Es war ein unruhiges Jahr bei Werder Bremen - und es wird ein unruhiges Jahr bleiben. Gerade ist es zum Opa-Aufstand gekommen. Die Ex-Chefs Willi Lemke (74), Manfred Müller (77) und Klaus-Dieter Fischer (80) haben sich zusammengetan, um für die am 5. September stattfindenden Mitgliederversammlung dafür zu sorgen, dass der bei ihnen unbeliebte Vereinspräsident Hubertus Hess-Grunewald (60) nicht in Personalunion auch noch bezahlter Geschäftsführer bleiben darf. Interessant: Genau diese Konstellation hatten sie selbst vor Urzeiten entwickelt und so Fischer und Müller aus dem Ehrenamt zu gut bezahlten Bossen befördert. Jörg Wontorra (72) kommt nun als Anführer der Opposition hinzu, ein weiterer alter Fahrensmann. Der emeritierte TV-Moderator drängt zurück in den Aufsichtsrat.

Den macht Marco Bode als Chef des Gremiums nach sieben Jahren frei, was trotz manchen Fehlers des Ex-Nationalspieler den größten Verlust für den Absteiger bedeuten dürfte. Der 51-Jährige ist republikweit geachtet, seine Ausstrahlung wird Werder fehlen.

Bleiben darf vorerst Sportchef Frank Baumann, der von einem neuen Aufsichtsrat deutlich weniger Rückendeckung erwarten darf als von dem alten unter Führung des einflussreichen Bode. Ehrenspielführer Baumann steht aus nachvollziehbaren Gründen wegen verfehlter Transferpolitik unter extremer Beobachtung. Er hat Werder in die zweite Liga gemanagt. Dass Bode geht und Baumann bleibt, halten viele Beobachter und Fans für die falsche Personalie.

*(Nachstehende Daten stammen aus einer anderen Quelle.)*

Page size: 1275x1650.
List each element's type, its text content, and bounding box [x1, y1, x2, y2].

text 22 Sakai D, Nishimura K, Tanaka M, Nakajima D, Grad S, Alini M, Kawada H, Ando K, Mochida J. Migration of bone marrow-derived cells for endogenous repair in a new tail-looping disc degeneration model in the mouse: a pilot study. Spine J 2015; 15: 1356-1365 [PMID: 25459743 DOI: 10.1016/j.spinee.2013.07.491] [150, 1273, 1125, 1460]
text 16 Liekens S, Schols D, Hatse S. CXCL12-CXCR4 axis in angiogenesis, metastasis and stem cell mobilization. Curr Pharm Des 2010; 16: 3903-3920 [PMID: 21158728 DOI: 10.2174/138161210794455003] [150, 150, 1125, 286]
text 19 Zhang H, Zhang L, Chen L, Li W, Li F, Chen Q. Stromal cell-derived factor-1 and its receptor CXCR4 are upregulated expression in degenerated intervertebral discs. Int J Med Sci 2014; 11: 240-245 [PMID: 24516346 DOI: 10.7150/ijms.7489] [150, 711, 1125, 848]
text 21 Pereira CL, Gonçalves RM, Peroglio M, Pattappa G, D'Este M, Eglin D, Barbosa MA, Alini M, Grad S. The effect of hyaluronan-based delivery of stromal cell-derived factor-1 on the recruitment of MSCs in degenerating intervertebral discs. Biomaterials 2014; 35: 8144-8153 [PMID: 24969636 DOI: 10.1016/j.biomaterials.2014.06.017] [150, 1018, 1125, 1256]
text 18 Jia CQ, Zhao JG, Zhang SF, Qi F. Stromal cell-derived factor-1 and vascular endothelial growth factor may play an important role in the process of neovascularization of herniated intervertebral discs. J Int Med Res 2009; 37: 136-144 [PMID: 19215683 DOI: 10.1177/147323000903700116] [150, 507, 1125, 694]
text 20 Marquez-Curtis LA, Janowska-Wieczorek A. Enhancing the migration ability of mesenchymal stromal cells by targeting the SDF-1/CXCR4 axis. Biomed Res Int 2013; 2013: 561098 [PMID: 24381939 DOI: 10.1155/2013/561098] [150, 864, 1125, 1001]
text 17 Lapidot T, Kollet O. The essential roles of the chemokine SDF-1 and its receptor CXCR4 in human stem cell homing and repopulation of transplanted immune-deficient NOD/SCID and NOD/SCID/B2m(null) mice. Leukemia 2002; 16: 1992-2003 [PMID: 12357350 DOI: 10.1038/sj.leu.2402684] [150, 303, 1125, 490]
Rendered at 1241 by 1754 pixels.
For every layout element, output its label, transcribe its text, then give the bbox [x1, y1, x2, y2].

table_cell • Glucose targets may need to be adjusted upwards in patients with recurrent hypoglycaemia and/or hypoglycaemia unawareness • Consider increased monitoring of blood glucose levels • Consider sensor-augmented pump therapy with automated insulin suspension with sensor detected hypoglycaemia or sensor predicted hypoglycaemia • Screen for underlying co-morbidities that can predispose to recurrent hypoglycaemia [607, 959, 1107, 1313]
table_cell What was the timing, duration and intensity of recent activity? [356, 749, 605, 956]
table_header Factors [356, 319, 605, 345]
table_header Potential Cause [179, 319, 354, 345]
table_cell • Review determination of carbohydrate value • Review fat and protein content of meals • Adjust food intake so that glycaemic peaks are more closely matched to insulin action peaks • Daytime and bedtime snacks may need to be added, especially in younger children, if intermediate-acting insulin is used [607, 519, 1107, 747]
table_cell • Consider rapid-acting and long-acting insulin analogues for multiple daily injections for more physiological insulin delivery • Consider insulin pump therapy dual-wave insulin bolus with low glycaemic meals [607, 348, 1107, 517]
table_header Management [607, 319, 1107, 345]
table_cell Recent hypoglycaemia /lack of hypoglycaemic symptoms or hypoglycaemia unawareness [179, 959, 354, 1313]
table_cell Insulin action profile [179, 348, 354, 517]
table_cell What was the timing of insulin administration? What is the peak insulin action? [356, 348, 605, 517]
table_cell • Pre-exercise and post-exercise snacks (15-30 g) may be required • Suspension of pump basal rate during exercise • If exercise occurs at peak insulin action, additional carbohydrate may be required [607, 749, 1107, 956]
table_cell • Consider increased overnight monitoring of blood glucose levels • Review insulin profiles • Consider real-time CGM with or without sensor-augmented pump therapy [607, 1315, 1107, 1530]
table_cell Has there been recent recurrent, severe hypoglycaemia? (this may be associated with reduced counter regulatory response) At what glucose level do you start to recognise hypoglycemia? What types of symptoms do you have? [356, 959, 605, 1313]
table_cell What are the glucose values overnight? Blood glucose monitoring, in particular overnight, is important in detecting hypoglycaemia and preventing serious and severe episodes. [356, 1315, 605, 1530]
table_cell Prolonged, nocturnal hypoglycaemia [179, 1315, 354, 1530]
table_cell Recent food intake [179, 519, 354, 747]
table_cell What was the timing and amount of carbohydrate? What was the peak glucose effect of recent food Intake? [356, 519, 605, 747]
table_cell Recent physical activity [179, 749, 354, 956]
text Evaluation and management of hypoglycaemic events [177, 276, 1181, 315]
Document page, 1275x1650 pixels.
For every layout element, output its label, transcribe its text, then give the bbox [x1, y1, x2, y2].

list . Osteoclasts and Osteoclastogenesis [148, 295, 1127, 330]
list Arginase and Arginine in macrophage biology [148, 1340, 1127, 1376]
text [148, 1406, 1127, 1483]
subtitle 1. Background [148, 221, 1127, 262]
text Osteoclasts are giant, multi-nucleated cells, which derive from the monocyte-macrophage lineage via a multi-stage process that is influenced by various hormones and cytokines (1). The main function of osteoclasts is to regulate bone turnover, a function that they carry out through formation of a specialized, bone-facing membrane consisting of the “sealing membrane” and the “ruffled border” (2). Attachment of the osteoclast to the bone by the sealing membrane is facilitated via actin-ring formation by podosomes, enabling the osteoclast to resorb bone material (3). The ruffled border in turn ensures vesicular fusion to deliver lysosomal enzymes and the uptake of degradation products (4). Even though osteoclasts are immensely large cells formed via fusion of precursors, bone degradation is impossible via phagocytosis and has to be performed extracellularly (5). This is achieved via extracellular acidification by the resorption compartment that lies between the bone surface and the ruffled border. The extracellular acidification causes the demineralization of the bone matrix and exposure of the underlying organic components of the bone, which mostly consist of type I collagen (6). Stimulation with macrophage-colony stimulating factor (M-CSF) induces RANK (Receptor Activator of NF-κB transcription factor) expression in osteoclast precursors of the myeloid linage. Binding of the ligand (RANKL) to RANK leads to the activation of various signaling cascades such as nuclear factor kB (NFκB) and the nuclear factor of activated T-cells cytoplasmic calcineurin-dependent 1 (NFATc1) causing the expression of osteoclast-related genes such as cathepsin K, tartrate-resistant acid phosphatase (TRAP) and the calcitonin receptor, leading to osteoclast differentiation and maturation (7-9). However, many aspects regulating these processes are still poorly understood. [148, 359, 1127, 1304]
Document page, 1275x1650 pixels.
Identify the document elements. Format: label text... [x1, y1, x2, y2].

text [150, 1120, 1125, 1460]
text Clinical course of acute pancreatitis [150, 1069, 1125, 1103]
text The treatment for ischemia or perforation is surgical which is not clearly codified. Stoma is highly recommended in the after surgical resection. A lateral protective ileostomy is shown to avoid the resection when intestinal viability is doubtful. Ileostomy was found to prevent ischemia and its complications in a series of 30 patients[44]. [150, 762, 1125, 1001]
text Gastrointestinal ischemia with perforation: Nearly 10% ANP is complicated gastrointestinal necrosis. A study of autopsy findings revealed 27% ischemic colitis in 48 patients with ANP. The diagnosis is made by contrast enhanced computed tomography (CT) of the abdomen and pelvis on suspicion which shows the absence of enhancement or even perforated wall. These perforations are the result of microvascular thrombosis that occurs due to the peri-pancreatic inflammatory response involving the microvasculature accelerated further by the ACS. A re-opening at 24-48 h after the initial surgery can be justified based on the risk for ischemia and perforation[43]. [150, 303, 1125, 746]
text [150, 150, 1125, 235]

Schwierig, aber nicht unmöglich wird unter dem von Darmstadt 98 losgeeisten Trainer Markus Anfang in diesem komplizierten Umfeld der direkte Wiederaufstieg. Wobei der Coach nicht annähernd weiß, wie viele Leistungsträger überhaupt bleiben, nachdem Milot Rashica für elf Millionen Euro zu Norwich City transferiert werden konnte. Keeper Jiri Pavlenka wollte Werder gern verkaufen, allein: Der Tscheche ist wegen eines Rückenleidens nicht spielfähig. Jetzt soll er bleiben. Wenn für die Innenverteidiger Ömer Toprak, Marco Friedl oder Milos Veljkovic Angebote eintrudeln, stehen auch hier die Zeichen auf Abschied, ebenso wie bei den Brüdern Maxi und Johannes Eggestein, Ludwig Augustinsson, Josh Sargent sowie Yuya Osako, und Leonardo Bittencourt. Letzterer fällt nun mit Innenbandanriss im rechten Knie wochenlang aus. Eine potenzielle Millioneneinnahme weniger. Dabei braucht Werder dringend Geld.

Es bleibt unruhig an der Weser. Auf allen Ebenen.